I spent the night in a nice little hotel in Battle, a small and pretty town with lots of friendly people.  On Sunday, I went to Battle Abbey, literally just down the road from the hotel I'd stayed at.

'Pilgrims Rest', built in 1420 on the site of an original 12th century building, which was probably used as a 'hostel' for the workforce that built the abbey

The most decisive, most famous battle ever fought on English soil was the Battle of Hastings in 1066, where Duke William of Normandy defeated King Harold of England. Today, the site, about 100 acres, shows no visible sign of the battle, and no relics have been found.  Once inside the abbey, there are 2 routes to the battlefield – a short, easy walk, or a longer, more involved one, which takes about 40 minutes – decided to take the longer walk as I had enough time.

The field where the English and Norman armies met

Some really interesting cloud formations that weekend ...

In 1070, the Normans were ordered by Pope Alexander II to do penance for the killing they’d done in their conquest of England.  The result was the abbey that William built on the site of the Battle of Hastings; the high altar is the supposed spot where King Harold was killed.  The abbey could be seen as the Conqueror’s act of atonement for the bloodshed … the abbey’s chronicler later wrote that the fields had been “covered in corpses, and all around the only colour to meet the gaze was blood-red”.  But one can also argue that the impressive building is an undeniable symbol of Norman success.

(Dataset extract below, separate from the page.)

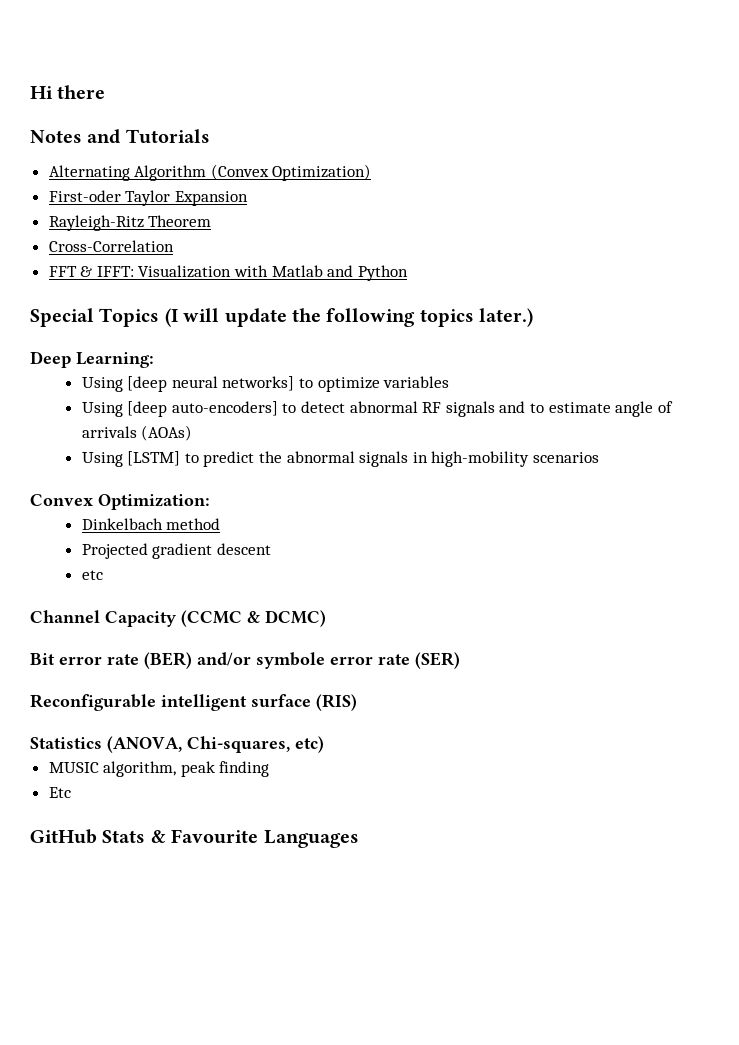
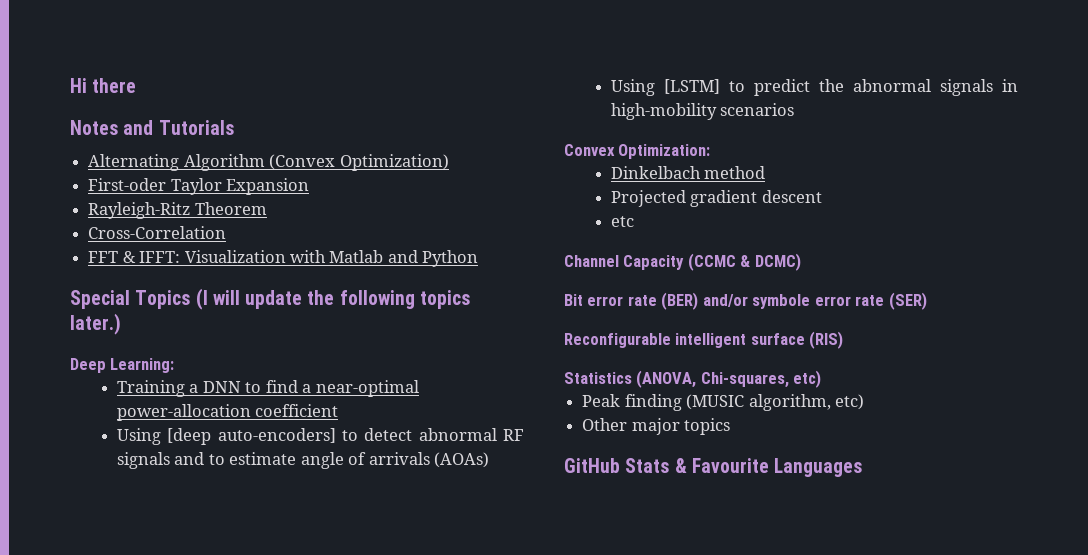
[81,376,450,392] Using [deep neural networks] to optimize variables -> [116,380,419,397] [116,404,339,421] Training a DNN to find a near-optimal power-allocation coefficient
[48,761,270,777] [48,787,71,798] MUSIC algorithm, peak finding // Etc -> [582,394,864,411] [582,418,731,435] Peak finding (MUSIC algorithm, etc) // Other major topics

Entrance to the Ice house or cellar, can't remember the exact name; but it looks like the entrance to a hobbit hole

Chapter House, completed about 1100

The place where Harold was reputed to have died

French memorial to King Harold

The green sign partway down on the left is for the hotel where I stayed, that close to the Abbey

The abbey was dedicated to St Martin, known as the ‘Apostle of the Gauls’.  One of the richest monastic houses of medieval England, it flourished for over 400 years until 1538, when it was virtually destroyed during the Dissolution of the Monasteries under Henry VIII.

In 1721, the estate passed to the Webster family, and remained in their possession for about 250 years.  The family trustees put the estate up for sale in 1976; the government purchased the battlefield and the remaining monastic structures, and today, it is managed by English Heritage.

I found it most interesting, walking around the battlefield, and it was easy to imagine what had happened there.  It was hard work though, in that the day turned out hotter than I’d been expecting, but worth it.

Yet another perfect outing, in so many ways, so glad I did it.